‘Race for the White House’ review
By Jerrison Oracion, Senior Columnist
While we may not know what happens behind the scenes during presidential campaigns, anything could affect a candidate’s chance of becoming the next president of the United States. There are plenty of exciting elections in American history, and the stories behind them are just as interesting. Just in time for the new season of House of Cards, the new CNN show Race for the White House explores six elections that have a lot of historical significance. The show is narrated and produced by House of Cards’ Kevin Spacey, who describes the campaigns of the candidates and what they did to try to win votes.
The structure of the show is similar to another CNN show, The Decades. Throughout the show, various historians talk about the events in the elections, and in some episodes, some of the people who were involved in the campaigns talk about their experiences, complete with re-enactments of those events. In the first episode, the show talks about the 1961 race between New York Senator John F. Kennedy and Vice President Richard Nixon.
Many people thought that Richard Nixon was going to be the next president, but Kennedy’s campaign was unique enough for the time to keep the media’s attention on him. This episode also highlighted their first televised debate, which was the most watched event in TV during that time and showed both John F. Kennedy’s potential and Richard Nixon’s many mistakes in the debate.
Kevin Spacey’s narration feels very similar to Frank Underwood without the southern accent. The theme song of the show is also similar to the theme song of House of Cards. When I watched the episode, I learned a lot of things about the 1961 election. It is interesting to note that Frank Sinatra was the first singer to endorse a candidate or sing a jingle for an election ad. This was one example of Kennedy’s exploitation of star power.
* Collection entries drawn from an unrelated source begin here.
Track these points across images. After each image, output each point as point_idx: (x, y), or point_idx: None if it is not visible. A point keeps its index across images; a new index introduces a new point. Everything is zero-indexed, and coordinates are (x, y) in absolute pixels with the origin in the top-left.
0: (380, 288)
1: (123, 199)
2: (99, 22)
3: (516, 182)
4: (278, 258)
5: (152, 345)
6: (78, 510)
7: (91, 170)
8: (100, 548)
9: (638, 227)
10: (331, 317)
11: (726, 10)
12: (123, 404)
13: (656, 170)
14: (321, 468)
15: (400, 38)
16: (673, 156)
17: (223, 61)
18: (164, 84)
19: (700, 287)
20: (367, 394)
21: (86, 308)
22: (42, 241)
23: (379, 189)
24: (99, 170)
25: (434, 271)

Kennedy was ill during his campaign, but he hid this fact from the public in order to secure votes. On the other hand, Nixon could not hide his clumsiness. He broke his knee twice, making him look very foolish in front of the voting public.
The episode aired after the Democratic Presidential Debate. In the debate’s after-show, Erin Burnett and the panel discussed the themes of the episode. There will be more interesting stories in the next few weeks, like the 1864 race between Abraham Lincoln and George B. McClellan in this week’s episode, the 1984 race between Ronald Reagan and Walter Mondale, 1988 race between George H. W. Bush and Michael Dukakis, and Bill Clinton’s election in 1992. Race for the White House airs Sunday at 7:00 p.m. on CNN.